Ida’s death, however, did not distract Dennison from his criminal enterprises. He was still strongly in control of the city's politics and the Omaha liquor trade. A survey in 1929 found more than 1,500 outlets in the city illegally selling alcohol, many controlled by Dennison. The Old Gray Fox also ran Omaha's Flatiron Hotel as a lodging for mobsters running from the law in Kansas City, Chicago and St. Louis.
The End Game in Omaha
In the early 1930s Dennison hold on Omaha weakened. The unsolved murder of one of his most outspoken opponents shocked the community. Public opinion began to turn against him. His hand-picked candidates began losing at the polls. Dennison’s marriage at 72 years to 17-year-old Neva Jo Truman not only raised eyebrows in Omaha but made him the subject of ribald jokes. The oddly matched couple is shown below. The marriage lasted just three years before Neva Jo filed for divorce.
As he entered his 70’s, Dennison’s heath began to falter. In June 1932 he suffered a stroke but recovered quickly. The following December, however, when a bout of pneumonia nearly killed him, he formally announced retirement. The Old Gray Wolf was, however, finding that it was not as easy to control federal lawmen as it was Omaha’s. In August 1932 Dennison and 58 of his cronies were put on trial by federal authorities for violating Prohibition laws. That trial ended in a hung jury and was declared a mistrial.

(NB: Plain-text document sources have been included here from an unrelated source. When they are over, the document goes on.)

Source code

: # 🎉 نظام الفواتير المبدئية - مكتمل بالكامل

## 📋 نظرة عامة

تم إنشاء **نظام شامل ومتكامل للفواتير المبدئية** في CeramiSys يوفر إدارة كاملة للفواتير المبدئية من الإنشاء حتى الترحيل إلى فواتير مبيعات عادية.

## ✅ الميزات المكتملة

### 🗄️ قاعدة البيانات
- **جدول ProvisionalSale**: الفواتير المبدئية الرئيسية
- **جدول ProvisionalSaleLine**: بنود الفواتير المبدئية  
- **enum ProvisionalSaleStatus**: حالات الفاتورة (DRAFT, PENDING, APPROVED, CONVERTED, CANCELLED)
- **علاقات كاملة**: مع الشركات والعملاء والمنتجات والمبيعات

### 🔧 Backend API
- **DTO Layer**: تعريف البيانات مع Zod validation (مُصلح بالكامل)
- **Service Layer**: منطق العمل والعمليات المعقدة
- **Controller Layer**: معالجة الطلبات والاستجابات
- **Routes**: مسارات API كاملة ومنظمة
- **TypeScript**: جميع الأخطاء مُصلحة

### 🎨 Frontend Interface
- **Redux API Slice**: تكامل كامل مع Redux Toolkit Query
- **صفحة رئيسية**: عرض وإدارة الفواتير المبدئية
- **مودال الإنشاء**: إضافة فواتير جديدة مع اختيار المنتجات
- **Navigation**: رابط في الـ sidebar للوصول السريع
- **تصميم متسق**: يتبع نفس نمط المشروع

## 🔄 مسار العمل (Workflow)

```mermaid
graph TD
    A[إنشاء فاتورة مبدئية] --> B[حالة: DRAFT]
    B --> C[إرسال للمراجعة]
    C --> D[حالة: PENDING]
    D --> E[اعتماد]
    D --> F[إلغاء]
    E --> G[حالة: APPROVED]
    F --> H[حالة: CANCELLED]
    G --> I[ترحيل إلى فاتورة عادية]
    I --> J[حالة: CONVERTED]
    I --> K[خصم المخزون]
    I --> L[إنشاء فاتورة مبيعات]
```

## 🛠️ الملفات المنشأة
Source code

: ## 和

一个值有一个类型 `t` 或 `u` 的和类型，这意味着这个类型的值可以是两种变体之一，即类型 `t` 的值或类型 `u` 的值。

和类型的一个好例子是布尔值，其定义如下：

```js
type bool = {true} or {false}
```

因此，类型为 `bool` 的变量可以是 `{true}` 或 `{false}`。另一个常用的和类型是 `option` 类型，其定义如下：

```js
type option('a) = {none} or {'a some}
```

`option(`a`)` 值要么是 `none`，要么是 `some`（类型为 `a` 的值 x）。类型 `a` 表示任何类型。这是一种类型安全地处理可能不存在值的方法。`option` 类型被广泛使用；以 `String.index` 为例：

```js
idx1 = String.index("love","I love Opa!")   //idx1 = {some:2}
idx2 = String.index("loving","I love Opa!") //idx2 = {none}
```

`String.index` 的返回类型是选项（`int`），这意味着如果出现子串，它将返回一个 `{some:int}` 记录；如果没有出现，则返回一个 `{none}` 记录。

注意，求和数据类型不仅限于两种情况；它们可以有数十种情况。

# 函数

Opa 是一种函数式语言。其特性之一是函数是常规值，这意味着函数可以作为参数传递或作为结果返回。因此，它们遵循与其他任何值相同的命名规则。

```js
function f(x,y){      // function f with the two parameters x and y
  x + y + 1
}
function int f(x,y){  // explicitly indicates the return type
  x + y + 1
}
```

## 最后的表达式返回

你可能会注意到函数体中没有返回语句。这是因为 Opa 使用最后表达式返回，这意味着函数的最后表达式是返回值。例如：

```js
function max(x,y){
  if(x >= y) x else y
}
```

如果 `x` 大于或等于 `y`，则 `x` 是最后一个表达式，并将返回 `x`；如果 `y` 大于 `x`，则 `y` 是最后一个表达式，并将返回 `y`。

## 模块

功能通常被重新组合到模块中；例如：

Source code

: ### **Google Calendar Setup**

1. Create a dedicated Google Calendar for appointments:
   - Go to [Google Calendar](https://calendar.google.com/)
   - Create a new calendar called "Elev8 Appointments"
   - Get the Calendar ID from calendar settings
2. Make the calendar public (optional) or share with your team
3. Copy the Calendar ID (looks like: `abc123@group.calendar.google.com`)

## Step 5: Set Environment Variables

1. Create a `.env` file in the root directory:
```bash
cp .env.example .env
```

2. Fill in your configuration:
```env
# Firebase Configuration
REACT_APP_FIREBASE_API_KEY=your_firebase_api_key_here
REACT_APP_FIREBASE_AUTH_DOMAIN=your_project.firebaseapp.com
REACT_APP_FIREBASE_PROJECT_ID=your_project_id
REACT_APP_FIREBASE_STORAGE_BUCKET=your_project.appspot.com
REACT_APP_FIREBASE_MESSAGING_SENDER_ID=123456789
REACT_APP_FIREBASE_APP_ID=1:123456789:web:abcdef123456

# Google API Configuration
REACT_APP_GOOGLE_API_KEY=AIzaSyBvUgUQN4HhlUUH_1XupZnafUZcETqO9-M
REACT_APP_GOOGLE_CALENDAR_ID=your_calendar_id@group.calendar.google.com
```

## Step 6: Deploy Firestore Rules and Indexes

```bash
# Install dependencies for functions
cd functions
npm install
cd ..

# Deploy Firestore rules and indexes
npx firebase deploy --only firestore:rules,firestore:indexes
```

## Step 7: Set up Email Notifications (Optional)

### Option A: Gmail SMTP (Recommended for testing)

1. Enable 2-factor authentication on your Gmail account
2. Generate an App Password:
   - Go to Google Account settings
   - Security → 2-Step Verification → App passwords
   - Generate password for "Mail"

Hauled into court again a few month later on conspiracy charges, Dennison and his lackeys were acquitted.
Probably relieved to have escaped justice a second time, Dennison took off for a holiday with friends in Chula Vista, California, in February 1934. There he was fatally injured in an automobile accident. Ironically, National Prohibition would end the same year. His body was returned by train to Omaha for burial. Suggestive of the hold Dennison still held on Omaha, an estimated 1,000 people attended his funeral at St. Peters Catholic Church. He was buried in Forest Lawn Cemetery next to Ida and the stillborn twins. While some may have grieved his passing, many others in Omaha celebrated knowing that the Old Gray Wolf was dead at last.
Note: This post was drawn from two principal sources: The Wikipedia entry on Dennison and his obituary in the Omaha Bee of February 18, 1934. By the way, it is just a remarkable coincidence that this article, published on the eve of New Years Day, 2024, would be #1111 in the series of posts.